I believe the braided fishing line is the same material as halo just a different braid (could be wrong on that but thought I read it somewhere), 3D serving also works good for peeps


----------



## BigXX78 (Mar 16, 2005)

Sutton Outdoors said:


> Well see i was once told i could use dental floss, true? or rumor? or just bad news?


I used dental floss, in the old days, when most serving materials were thicker and heavier than now. It worked fine, and the mint waxed was even green. Now I use retired string strand materials--like BCY 452.


----------



## SonnyThomas (Sep 10, 2006)

merlinron said:


> people are ridiculous,..."i use this" or 'this works better than that",.....i use whatever serving material is in front of me when i need to serve a peep and in 50 years of shooting, have never had any reason to do anything else.

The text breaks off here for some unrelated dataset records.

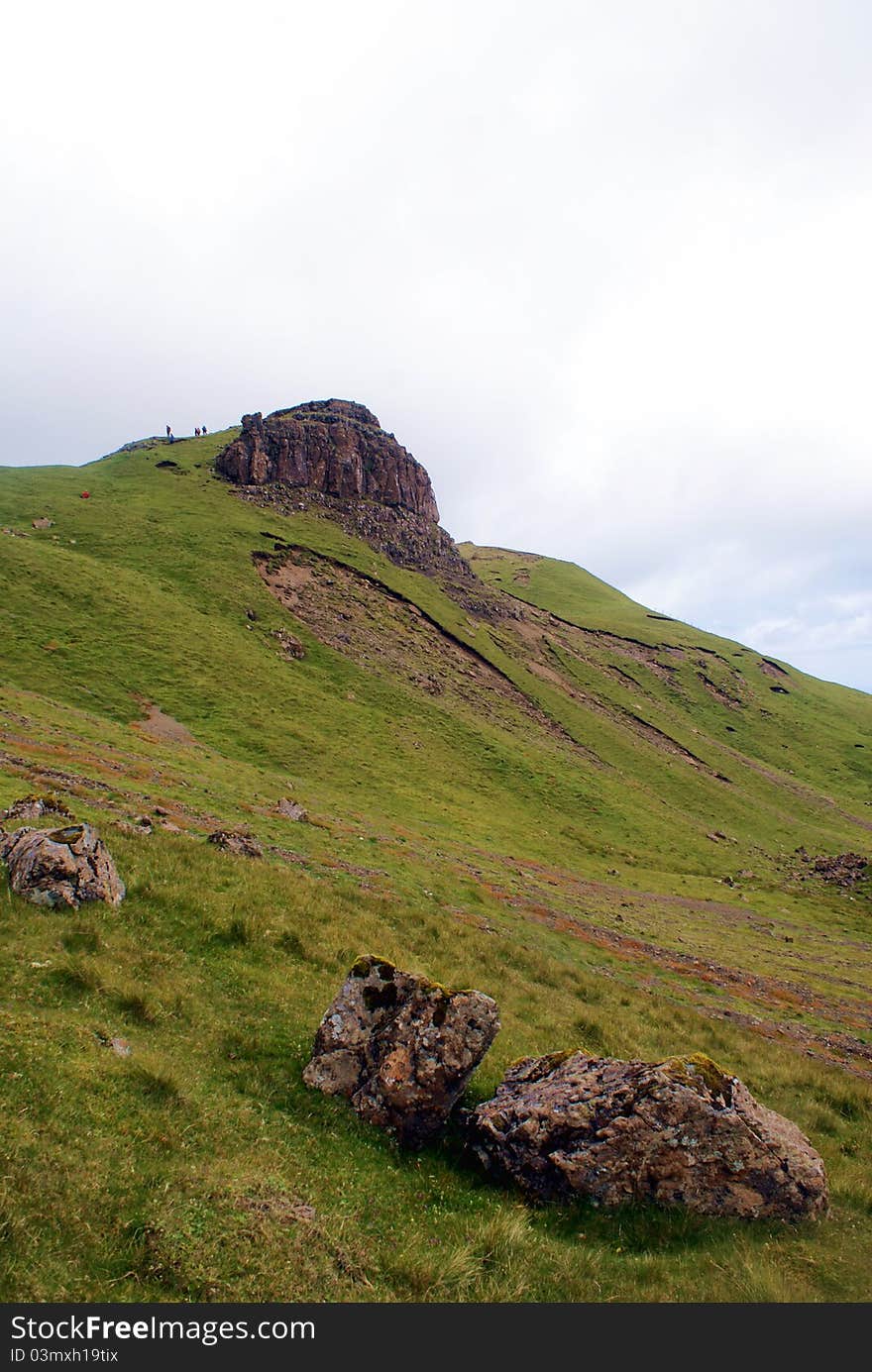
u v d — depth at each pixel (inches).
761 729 7347.4
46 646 2957.7
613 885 2471.7
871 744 7495.1
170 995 569.9
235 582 4419.3
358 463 6707.7
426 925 1039.6
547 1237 399.5
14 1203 295.3
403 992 531.2
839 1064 1034.1
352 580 5221.5
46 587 3393.2
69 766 1464.1
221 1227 328.2
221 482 6171.3
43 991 507.8
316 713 3346.5
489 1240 379.6
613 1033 831.1
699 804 4534.9
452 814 2763.3
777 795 5492.1
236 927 739.4
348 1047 518.6
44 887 655.8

Yep, same here. I've even used button&carpet thread.........


----------



## devinhal (Jul 24, 2012)

I usually use either .014 Halo or .014 Power Grip. Both materials work great for tying peep sights and general use.


----------



## Padgett (Feb 5, 2010)

I use 6lb berkley fireline, it is a fishing line and it is made out of dynema which is bowstring material. 6lb fireline is a non braided fishing line and it has a 2lb diameter so it is super small. It is very strong and I have caught big small mouth bass on it in canada boundary waters up to 5 to 7 lbs with it. 

Why do I like fireline for serving jobs such as nock sets and peeps?

Because it allows me to do many many wraps so I can fine tune my job, for example with a single nock set I do around 25 or so wraps of the fireline to build up a nice looking nock set. With a peep I only use the fireline to go around the peep a few times and then I do figure 8's around the bow string on each side to lock down the peep. When doing figure 8's I will do around 10 of them on each side and this stuff is so small you can barely see it when I am done. 

With fireline I use a pull under knot method where I lay a intendent loop under the wraps so I can stick the tag end through the loop and pull it under. I also use dabs of super glue on the area and it keeps the fireline perfect for the life of the job. 

I do not use fireline to do the two peep serving jobs above and below the peep on the bow string, I use 3d end loop material from bcy. Fireline is overkill for this job and would take 50 wraps to make it look correct.


----------



## Duckologist (Mar 8, 2010)

Amazon.com



This is what I use


----------



## Padgett (Feb 5, 2010)

Omg, I just saw that this was a really old thread.


----------